While an undergraduate at Harvard University, Wilmerding studied alongside Barbara Novak, William H. Gerdts, Jules David Prown, and Theodore E. Stebbins, all of whom later became noted scholars and champions of American art. While Wilmerding took a rarely offered course in American art his junior year, most of his education in American art came from courses in American literature and American intellectual history, taught by world-renowned figures such as Arthur Schlesinger and Archibald MacLeish.

An avid sailor, Wilmerding wrote his Harvard senior honors thesis on the American marine painter Fitz Hugh Lane.

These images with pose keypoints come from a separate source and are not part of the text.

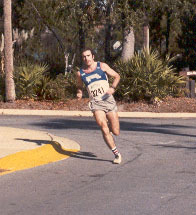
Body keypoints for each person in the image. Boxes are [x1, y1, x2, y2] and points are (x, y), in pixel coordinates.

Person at [76, 48, 121, 164]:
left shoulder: (102, 66)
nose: (86, 58)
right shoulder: (80, 73)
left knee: (116, 131)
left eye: (88, 55)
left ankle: (110, 131)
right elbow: (79, 86)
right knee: (103, 126)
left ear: (93, 56)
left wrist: (112, 88)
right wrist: (79, 93)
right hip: (96, 103)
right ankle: (116, 155)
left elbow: (117, 76)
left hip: (108, 100)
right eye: (84, 57)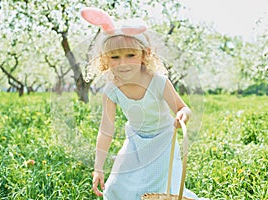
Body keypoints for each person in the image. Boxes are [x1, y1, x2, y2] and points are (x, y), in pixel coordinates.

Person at [81, 7, 201, 200]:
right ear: (105, 60)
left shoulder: (158, 81)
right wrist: (98, 167)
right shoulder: (112, 90)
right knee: (115, 187)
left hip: (164, 141)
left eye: (131, 55)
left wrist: (182, 115)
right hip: (135, 141)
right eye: (115, 57)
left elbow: (182, 107)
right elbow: (106, 130)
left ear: (144, 54)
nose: (123, 63)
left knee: (162, 188)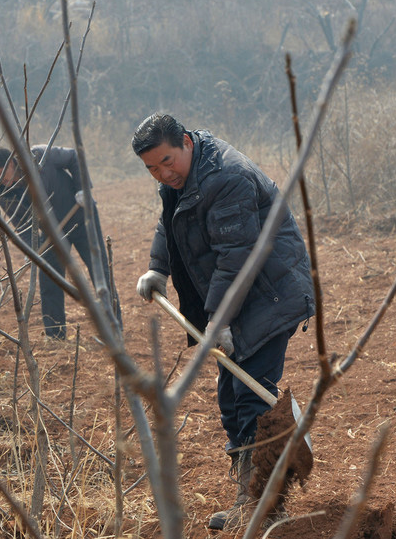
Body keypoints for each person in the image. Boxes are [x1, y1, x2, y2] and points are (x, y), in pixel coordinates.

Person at [132, 113, 315, 531]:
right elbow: (169, 222)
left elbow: (238, 257)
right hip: (240, 297)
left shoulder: (226, 178)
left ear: (185, 142)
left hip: (269, 292)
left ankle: (262, 508)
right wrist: (158, 268)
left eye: (166, 161)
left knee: (253, 400)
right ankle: (248, 496)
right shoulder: (180, 177)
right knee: (233, 398)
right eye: (152, 169)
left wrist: (219, 318)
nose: (162, 173)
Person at [0, 146, 120, 340]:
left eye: (1, 172)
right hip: (52, 233)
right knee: (49, 277)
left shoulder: (38, 157)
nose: (0, 178)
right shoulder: (4, 194)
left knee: (98, 269)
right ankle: (55, 335)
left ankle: (114, 329)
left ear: (11, 162)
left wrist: (82, 188)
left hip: (81, 215)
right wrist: (30, 251)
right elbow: (23, 226)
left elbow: (74, 156)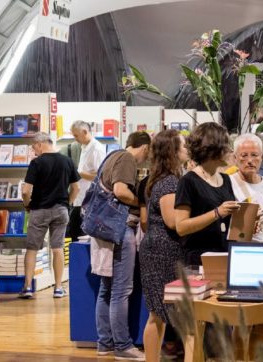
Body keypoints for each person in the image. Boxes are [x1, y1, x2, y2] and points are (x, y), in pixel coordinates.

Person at [94, 131, 150, 361]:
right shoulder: (127, 159)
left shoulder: (111, 156)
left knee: (106, 289)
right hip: (121, 228)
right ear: (145, 148)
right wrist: (144, 203)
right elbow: (120, 190)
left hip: (105, 229)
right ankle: (123, 346)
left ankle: (105, 342)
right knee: (121, 290)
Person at [140, 130, 188, 361]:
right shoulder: (169, 182)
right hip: (162, 251)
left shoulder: (162, 179)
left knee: (158, 314)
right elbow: (172, 221)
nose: (187, 149)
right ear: (173, 151)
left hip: (160, 249)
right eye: (183, 145)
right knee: (157, 313)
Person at [21, 132, 80, 299]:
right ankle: (58, 287)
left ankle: (27, 287)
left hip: (39, 210)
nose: (34, 152)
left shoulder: (36, 163)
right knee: (58, 248)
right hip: (61, 210)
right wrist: (67, 203)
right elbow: (76, 188)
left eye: (34, 148)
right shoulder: (67, 161)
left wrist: (27, 205)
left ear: (40, 144)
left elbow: (26, 190)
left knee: (32, 249)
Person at [175, 122, 239, 266]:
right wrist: (216, 213)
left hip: (226, 255)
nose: (230, 150)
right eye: (226, 146)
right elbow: (181, 227)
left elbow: (228, 223)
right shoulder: (188, 181)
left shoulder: (226, 179)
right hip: (199, 260)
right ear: (213, 149)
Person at [229, 134, 263, 243]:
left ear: (261, 157)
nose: (250, 160)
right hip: (242, 252)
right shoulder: (228, 184)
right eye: (244, 155)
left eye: (254, 155)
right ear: (235, 158)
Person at [69, 121, 105, 241]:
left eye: (76, 135)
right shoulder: (84, 147)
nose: (75, 139)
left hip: (90, 201)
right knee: (74, 235)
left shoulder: (97, 149)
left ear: (84, 132)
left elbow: (100, 176)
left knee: (80, 236)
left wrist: (78, 173)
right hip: (81, 199)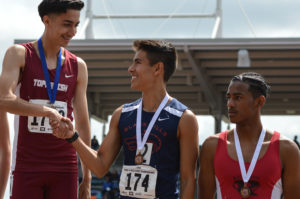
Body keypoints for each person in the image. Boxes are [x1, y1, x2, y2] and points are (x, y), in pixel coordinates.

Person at [51, 40, 199, 199]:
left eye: (138, 62)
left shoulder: (184, 118)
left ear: (157, 68)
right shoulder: (122, 114)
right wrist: (73, 137)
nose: (130, 69)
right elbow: (100, 167)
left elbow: (188, 180)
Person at [0, 0, 91, 198]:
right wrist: (46, 111)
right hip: (27, 165)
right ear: (47, 20)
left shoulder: (78, 66)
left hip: (65, 168)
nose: (73, 32)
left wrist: (88, 177)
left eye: (76, 25)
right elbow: (4, 99)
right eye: (67, 24)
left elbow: (83, 123)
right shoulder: (19, 54)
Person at [198, 72, 300, 199]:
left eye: (238, 97)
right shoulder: (212, 146)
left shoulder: (287, 149)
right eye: (228, 97)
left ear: (259, 101)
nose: (230, 104)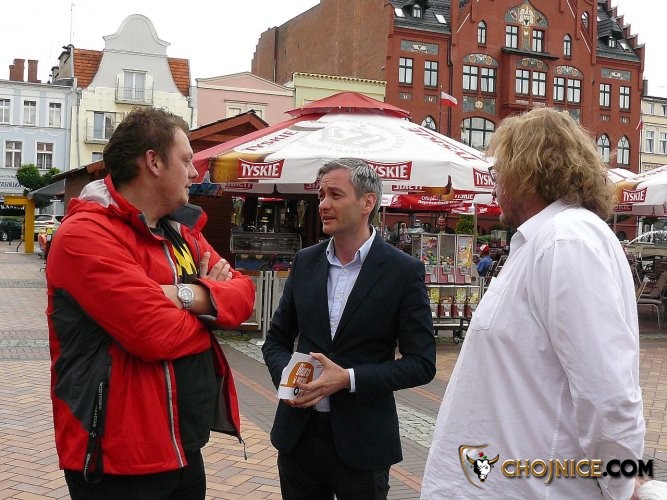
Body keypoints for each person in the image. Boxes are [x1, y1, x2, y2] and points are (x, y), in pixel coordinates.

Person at [421, 108, 645, 499]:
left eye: (498, 171)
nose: (494, 185)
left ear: (527, 171)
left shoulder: (566, 241)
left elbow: (607, 392)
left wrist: (621, 487)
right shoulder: (543, 240)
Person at [46, 107, 255, 499]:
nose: (195, 173)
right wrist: (210, 308)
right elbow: (154, 335)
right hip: (116, 457)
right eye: (187, 160)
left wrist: (183, 294)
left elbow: (244, 295)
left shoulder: (179, 232)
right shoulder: (84, 235)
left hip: (183, 445)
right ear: (154, 162)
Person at [262, 157, 436, 499]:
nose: (323, 205)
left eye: (335, 195)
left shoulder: (402, 271)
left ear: (367, 202)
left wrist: (348, 378)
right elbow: (276, 341)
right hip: (298, 438)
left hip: (363, 441)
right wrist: (291, 380)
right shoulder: (305, 261)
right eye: (321, 195)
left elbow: (422, 363)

He acquired his first work of art, Lane's Western Shore of Gloucester, Outer Harbor (c. 1857), in 1960. Five years later he purchased Bingham's Mississippi Boatman (1850).

Following completion of his doctorate in art history, Wilmerding began teaching at Dartmouth College. In 1977 he went on to work at the National Gallery of Art, initially as its curator of American art and senior curator. He served as deputy director from 1983 to 1988. In 1980 Wilmerding organized the landmark exhibition, American Light: The Luminist Movement, which included artists such as Church, Sanford Gifford, Heade, John F. Kensett, and Lane. He returned to full-time teaching in 1988 at Princeton University, where he is currently the Christopher Binyon Sarofim Professor of American Art.

THE GALLERY'S AMERICAN COLLECTION

When the National Gallery of Art opened in 1941, its collection included fewer than a dozen historical American paintings; at present that number has grown to more than 1,000 works from the 18th through the early 20th century. Today the Gallery's collection of American paintings--supplemented by holdings of prints, drawings, watercolors, photographs, and sculptures--is among the most distinguished anywhere.

During Wilmerding's tenure at the National Gallery of Art, the department of American art was created and important acquisitions were made, including Jasper Francis Cropsey's The Spirit of War (1851), Lane's Lumber Schooners at Evening on Penobscot Bay (1863), and Heade's Cattleya Orchid and Three Brazilian Hummingbirds (1871). After becoming the Gallery's deputy director, Wilmerding continued to support the Gallery's acquisition of significant American works, most notably Rembrandt Peale's Rubens Peale with a Geranium (1801).